In February 2008, a settlement was reached in an office tower in the San Francisco financial district. Then the brothers are richer with $ 20 million in cash and $ 45 million in Facebook shares.
The road to becoming a bitcoin billionaire
With the capital from the settlement, the Winklevoss twins set up Winklevoss Capital Management in 2012. Through the family office, siblings invest in various start-ups in the tech industry. Around that time, a technical innovation of a different kind attracted attention – Bitcoin. A friend’s acquaintance made her aware of the cryptocurrency.
We talked about digital currencies while on vacation. When we got home, the acquaintance sent us some material about Bitcoin. I looked at Tyler and said, ‘Either this is all a hoax, or we have something really big here.’

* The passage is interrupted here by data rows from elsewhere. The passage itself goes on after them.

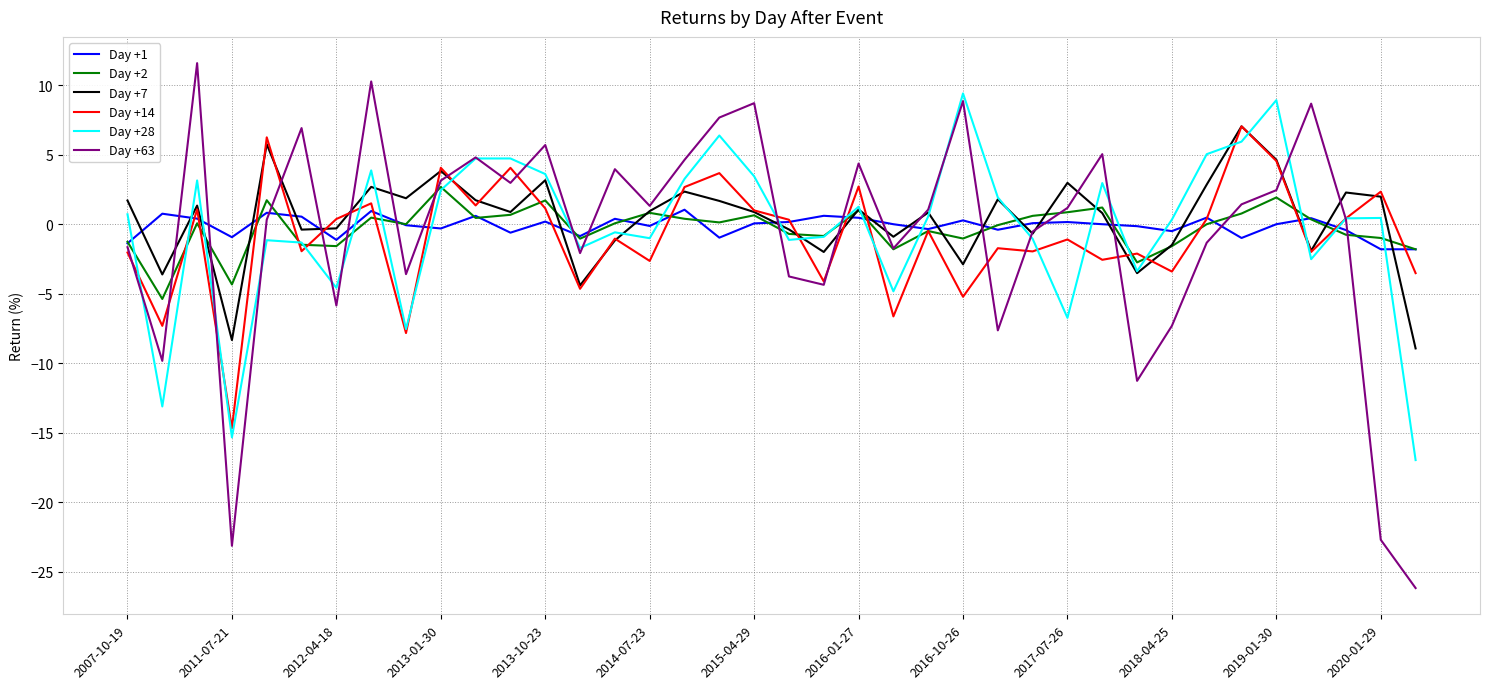

After their last crossing, which series has the higher values: Day +7 or Day +1?

Day +1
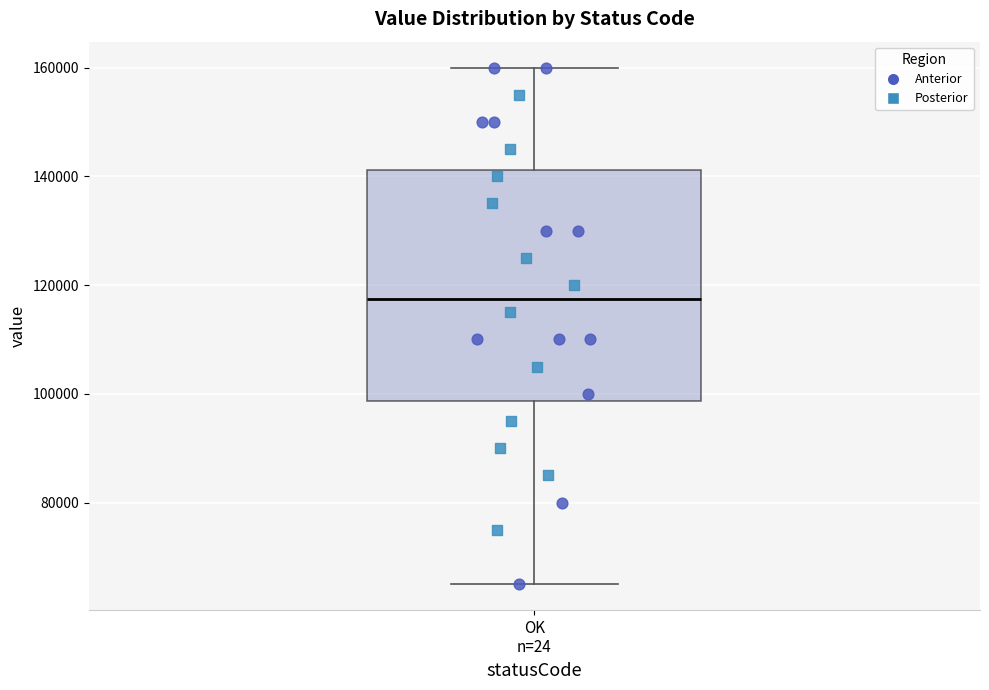

Where does the median line of the box for OK n=24 sit on the y-axis? The values are not printed on the chart, so give them approximately, as read against the axis.

118000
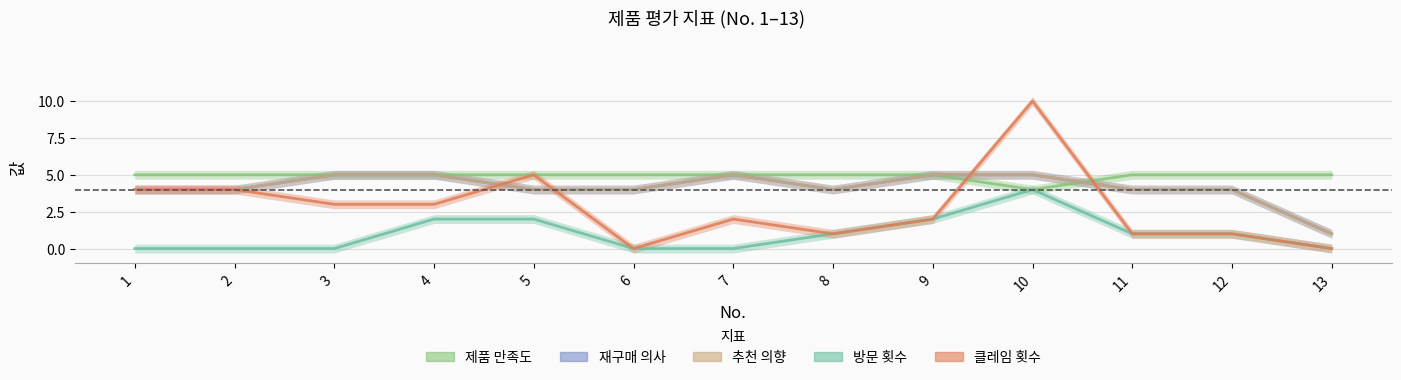

What is the approximate value of 제품 만족도 at 6?

5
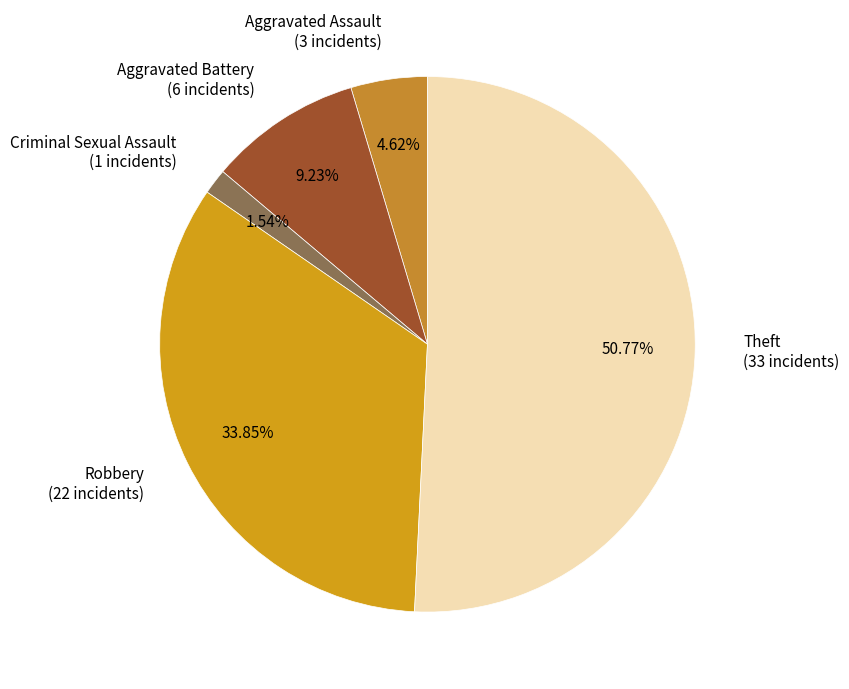

How many slices are in this pie chart?

5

The brothers deal intensively with the cryptocurrency. They quickly become convinced of the potential and willing to invest. In 2013, the twins pumped $ 11 million into Bitcoin, at the time: about $ 120. In an interview in June of that year, they claim to own about 1 percent of the total amount in circulation – the equivalent of today: $ 6.35 billion.
But it does not stop with the investment alone. Tyler and Cameron Winklevoss want to be pioneers in space and are focused on building an ecosystem that will open up both institutional and retail investors to cryptocurrencies. They laid the cornerstone in 2015 twin (in German: twin). The first cryptocurrency exchange regulated and licensed by the State of New York. The exchange platform is now a famous address within the crypto scene.
Winklevoss vs Zuckerberg
In recent years, however, an old conflict has threatened to flare up again. In October 2021, Mark Zuckerberg took the stage and announced the creation of his own virtual parallel world – Metaverse. By the end of the year, Meta (formerly Facebook) will invest $ 10 billion.
Tyler and Cameron respond a month later. Following a round of funding, Gemini is raising $ 400 million. The Winklevoss twins announce that they will spend all their capital on creating their own digital space.
It’s the next chapter not yet written in the epic competition between Zuckerberg and Winklevoss. While Meta strives for a centralized solution, Gemini relies on a decentralized approach. With Nifty Gateway, the expertise for this is under the umbrella of the crypto exchange. In addition, they are collaborating with the Metaverse game The Sandbox and bought several plots there in April 2021. It remains to be seen who will ultimately win the battle for Metaverse.
Other than that, Tyler and Cameron Winklevoss enjoy rock star status on stage. Betrayal by Mark Zuckerberg caused the twins to fall low, bitcoin brought them back. The Facebook millions paired with the right flair for digital trends immortalized siblings in the annals of crypto history books as the world’s first known Bitcoin billionaires.
The article has been editorially revised and first appeared in the January issue of BTC-ECHO Magazine. More information can be found here.